1668 ist das Jahr in dem die Aalener Löwenbrauerei gegründet wurde. Zum 350 jährigen Bestehen des Betriebes hat man sich in Aalen etwas Besonderes einfallen lassen. Man hat mit dem sechzehn68 ein Bier auf den Markt gebracht, welches an die Gründungszeit der Brauerei erinnern soll. Damals waren die Biere noch nicht filtriert wie es heut zu Tage üblich ist und so ist mit dem sechzehn68 ein naturtrübes Kellerbier entstanden. Auf der Website als naturtrübe Halbe beworben kommt das Bier auf einen Alkohlgehalt von 5,2%.

Zur Optik: Ein naturtrübes, helles Bier. Es hat einen ordentlichen weißen Schaum.

Zum Geruch: Ein hefiges Aroma habe ich in der Nase, aber auch eine sehr würzige Note mit einem gewissen brotigen Einschlag kommt hinzu.

Zum Geschmack: Ein sehr erfrischendes Bier, bei dem die Getreidenoten sehr gut anklingen, aber auch der Hopfen ein wenig ein Wörtchen mitredet. Vor allem im Abgang klingen marginal hopfige Noten am Gaumen an, die sanft die Kehle hinunter geleiten und einen leicht trockenen Abgang hinterlassen.

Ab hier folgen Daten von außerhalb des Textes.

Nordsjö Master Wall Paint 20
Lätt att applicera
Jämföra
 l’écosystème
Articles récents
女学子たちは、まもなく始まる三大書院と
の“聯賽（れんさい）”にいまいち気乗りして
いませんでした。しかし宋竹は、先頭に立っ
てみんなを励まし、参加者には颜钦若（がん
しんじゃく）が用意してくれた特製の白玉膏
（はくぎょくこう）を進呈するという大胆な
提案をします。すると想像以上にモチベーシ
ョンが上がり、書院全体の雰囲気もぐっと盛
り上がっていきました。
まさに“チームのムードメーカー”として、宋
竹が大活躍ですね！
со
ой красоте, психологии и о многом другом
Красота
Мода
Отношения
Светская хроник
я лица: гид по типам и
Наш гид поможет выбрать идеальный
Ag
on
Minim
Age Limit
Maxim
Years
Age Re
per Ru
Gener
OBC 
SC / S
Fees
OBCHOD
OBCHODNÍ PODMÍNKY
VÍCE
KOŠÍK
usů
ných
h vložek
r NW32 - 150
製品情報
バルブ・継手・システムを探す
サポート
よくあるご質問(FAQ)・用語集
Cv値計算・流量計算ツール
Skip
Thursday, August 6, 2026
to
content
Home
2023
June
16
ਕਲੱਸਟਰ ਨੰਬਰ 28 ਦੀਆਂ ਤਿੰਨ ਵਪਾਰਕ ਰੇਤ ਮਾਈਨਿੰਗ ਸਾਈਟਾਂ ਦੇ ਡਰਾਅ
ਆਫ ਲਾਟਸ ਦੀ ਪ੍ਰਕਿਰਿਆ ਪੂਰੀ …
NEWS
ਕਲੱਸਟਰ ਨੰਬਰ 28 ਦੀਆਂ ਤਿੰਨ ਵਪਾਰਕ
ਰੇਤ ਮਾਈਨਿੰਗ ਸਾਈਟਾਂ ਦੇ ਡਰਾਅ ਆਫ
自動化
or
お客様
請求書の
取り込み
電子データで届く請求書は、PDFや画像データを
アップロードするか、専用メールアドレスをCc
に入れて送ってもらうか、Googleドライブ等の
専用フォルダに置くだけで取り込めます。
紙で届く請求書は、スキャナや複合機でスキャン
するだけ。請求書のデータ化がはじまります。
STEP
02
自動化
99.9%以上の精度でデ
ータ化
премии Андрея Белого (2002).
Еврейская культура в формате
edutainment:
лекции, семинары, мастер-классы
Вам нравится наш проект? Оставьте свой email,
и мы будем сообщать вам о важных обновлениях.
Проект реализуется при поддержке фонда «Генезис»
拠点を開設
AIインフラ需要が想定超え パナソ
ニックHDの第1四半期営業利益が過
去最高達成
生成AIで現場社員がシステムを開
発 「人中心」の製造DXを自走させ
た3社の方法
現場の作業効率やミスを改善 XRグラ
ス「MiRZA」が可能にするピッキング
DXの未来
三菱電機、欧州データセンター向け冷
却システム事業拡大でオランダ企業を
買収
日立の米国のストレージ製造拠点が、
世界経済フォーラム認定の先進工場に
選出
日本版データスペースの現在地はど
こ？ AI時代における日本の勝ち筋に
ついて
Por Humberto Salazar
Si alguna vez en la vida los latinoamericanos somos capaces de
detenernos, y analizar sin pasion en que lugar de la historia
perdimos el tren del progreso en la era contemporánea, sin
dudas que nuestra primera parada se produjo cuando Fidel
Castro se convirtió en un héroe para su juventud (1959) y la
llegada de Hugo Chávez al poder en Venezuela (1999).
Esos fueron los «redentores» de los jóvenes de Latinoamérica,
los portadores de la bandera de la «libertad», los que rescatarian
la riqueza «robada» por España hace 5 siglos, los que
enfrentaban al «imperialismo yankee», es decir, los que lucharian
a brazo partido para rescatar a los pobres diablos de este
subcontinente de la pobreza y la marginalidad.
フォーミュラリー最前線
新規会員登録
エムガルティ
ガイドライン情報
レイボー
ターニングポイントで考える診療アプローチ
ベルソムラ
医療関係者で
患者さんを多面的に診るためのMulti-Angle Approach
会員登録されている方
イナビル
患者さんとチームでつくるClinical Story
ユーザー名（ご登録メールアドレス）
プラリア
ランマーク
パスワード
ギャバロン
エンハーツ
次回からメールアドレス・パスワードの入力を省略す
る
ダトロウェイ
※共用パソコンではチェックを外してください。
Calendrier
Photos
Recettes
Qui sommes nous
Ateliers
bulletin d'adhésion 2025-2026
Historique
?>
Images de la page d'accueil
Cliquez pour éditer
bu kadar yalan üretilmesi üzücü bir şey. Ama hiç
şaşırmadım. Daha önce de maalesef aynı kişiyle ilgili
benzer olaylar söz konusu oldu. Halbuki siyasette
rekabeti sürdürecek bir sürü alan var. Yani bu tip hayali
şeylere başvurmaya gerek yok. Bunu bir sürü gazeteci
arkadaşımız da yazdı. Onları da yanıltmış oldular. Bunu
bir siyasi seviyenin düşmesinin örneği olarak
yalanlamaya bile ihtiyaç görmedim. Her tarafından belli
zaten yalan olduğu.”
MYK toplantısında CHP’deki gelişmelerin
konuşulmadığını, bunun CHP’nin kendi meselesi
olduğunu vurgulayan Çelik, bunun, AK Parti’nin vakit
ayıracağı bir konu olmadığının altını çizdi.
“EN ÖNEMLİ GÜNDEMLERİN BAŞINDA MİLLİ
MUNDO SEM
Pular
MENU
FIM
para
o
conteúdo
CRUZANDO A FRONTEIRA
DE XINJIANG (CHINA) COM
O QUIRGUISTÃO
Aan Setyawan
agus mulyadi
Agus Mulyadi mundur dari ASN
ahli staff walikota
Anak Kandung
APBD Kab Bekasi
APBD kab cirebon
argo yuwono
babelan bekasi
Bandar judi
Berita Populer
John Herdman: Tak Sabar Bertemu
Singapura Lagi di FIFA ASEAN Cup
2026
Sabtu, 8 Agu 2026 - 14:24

Es hat eine leicht karamellige Note, welche von der Hefe kommt, aber auf der anderen Seiten einen etwas muffigen Beigeschmack, der ein wenig unangenehm ist.

Zum Fazit: Ich verpasse dem Bier eine Wertung von 4 Sternen. Störend ist vor allem der leicht muffige Geschmack, ansonsten passt das alles aber sehr gut ins Gesamtbild. Ein solides Kellerbier oder naturtrünbe Halbe. Wie auch immer, es schmeckt wirklich ganz gut.